The district paid a $10,000 deductible to its provider, Liberty Mutual, upon the claim being filed by Brian and Angie Beattie on behalf of their daughter, Audriana, last April. From there, the provider covers the next $100,000, whether that be the district's own attorney costs or those of the plaintiffs, or settlement costs.

School board President Troy Laudenslager said Friday he wasn't certain, but estimated the district has spent about $30,000 thus far on its own accord beyond the deductible.

The Beatties, after being granted a preliminary injunction in which a

judge essentially ruled in their favor, but which the district can still contest through a trial, filed a motion to have the district pay its legal fees to the tune of $140,682.

In a response filed Thursday, the district's attorneys called those fees "outrageous." They asked the court to reduce the amount of hours billed and the rates charged.

With Laudenslager's estimation of $30,000 spent, that would leave another $70,000 before the district would have to begin paying.
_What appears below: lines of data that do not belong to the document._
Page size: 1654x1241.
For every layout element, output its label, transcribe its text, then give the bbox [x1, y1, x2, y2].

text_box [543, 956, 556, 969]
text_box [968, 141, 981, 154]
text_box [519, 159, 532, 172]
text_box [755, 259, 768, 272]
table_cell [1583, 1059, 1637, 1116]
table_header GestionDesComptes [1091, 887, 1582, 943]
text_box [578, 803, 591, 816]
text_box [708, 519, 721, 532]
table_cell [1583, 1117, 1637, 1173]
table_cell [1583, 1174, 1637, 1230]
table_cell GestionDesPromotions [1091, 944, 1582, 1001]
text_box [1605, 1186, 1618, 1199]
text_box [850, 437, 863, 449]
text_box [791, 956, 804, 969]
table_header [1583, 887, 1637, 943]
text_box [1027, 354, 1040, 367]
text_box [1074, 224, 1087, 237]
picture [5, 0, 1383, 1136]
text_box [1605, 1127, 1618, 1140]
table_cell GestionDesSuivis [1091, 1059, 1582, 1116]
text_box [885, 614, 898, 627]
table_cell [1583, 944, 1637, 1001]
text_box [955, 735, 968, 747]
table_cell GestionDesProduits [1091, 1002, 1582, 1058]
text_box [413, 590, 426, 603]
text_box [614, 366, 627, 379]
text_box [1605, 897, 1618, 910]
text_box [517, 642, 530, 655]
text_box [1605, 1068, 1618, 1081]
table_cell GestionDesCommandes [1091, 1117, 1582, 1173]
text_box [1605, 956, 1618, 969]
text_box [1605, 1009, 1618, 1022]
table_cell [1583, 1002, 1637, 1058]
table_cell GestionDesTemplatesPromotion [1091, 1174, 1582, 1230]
That would leave another $70,682 toward the Beatties' fees, as they are now, and doesn't count the district's own growing bill for legal services - including, ironically, the cost to fight the plaintiffs' fee payment request.
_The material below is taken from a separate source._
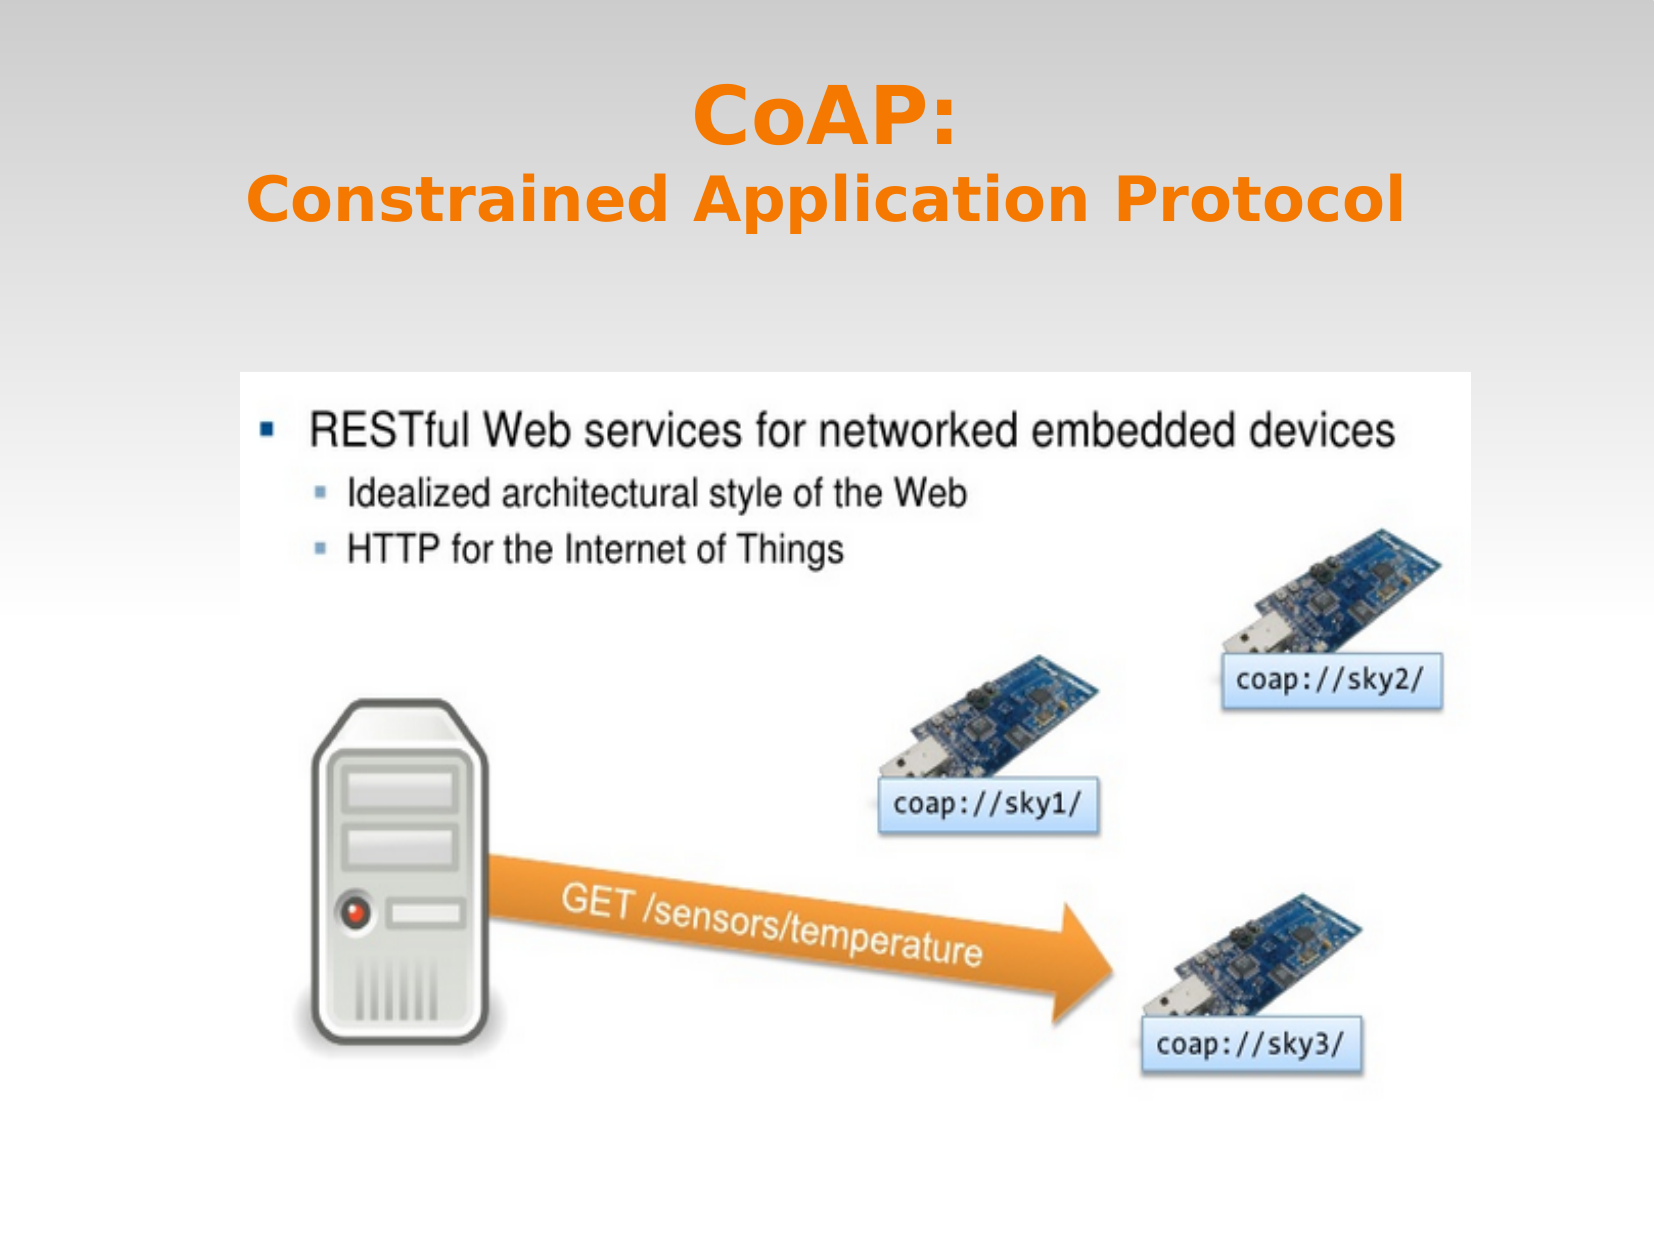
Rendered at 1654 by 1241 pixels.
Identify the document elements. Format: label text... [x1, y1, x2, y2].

The district pays $62,598 annually for insurance coverage, which includes property, crime, general liability, professional liability, automobile and others.

In the Beattie case, Line Mountain is represented by attorneys Christopher Conrad and Nicole Ehrhart, from Marshall Dennehey Warner Coleman & Goggin in Camp Hill. The Beatties are represented by Abbe F. Fletman, of Flaster/Greenberg PC and Terry L. Fromson, of the Women's Law Project.
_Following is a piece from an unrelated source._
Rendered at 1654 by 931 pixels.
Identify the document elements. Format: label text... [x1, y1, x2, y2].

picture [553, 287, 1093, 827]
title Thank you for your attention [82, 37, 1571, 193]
The lawsuit was filed after the district opposed Audriana, a seventh-grader, joining the junior high wrestling team, arguing the sport is gender-specific. The Beatties said the decision violated equal rights clauses of the state and federal constitutions.

Audriana had wrestled for Line Mountain's elementary program, but last school year her parents were told of the district's gender-specific policy that would prevent her from competing on the junior and senior high levels.

The issue came to a head in April when the Beatties confronted the school board. With no resolution, they filed for a temporary restraining order and preliminary injunction.

A federal judge granted both - a temporary order on Nov. 1 and the preliminary injunction on Jan. 13. The orders have allowed Audriana to continue wrestling with the district program until the case is resolved, either by settlement or by trial.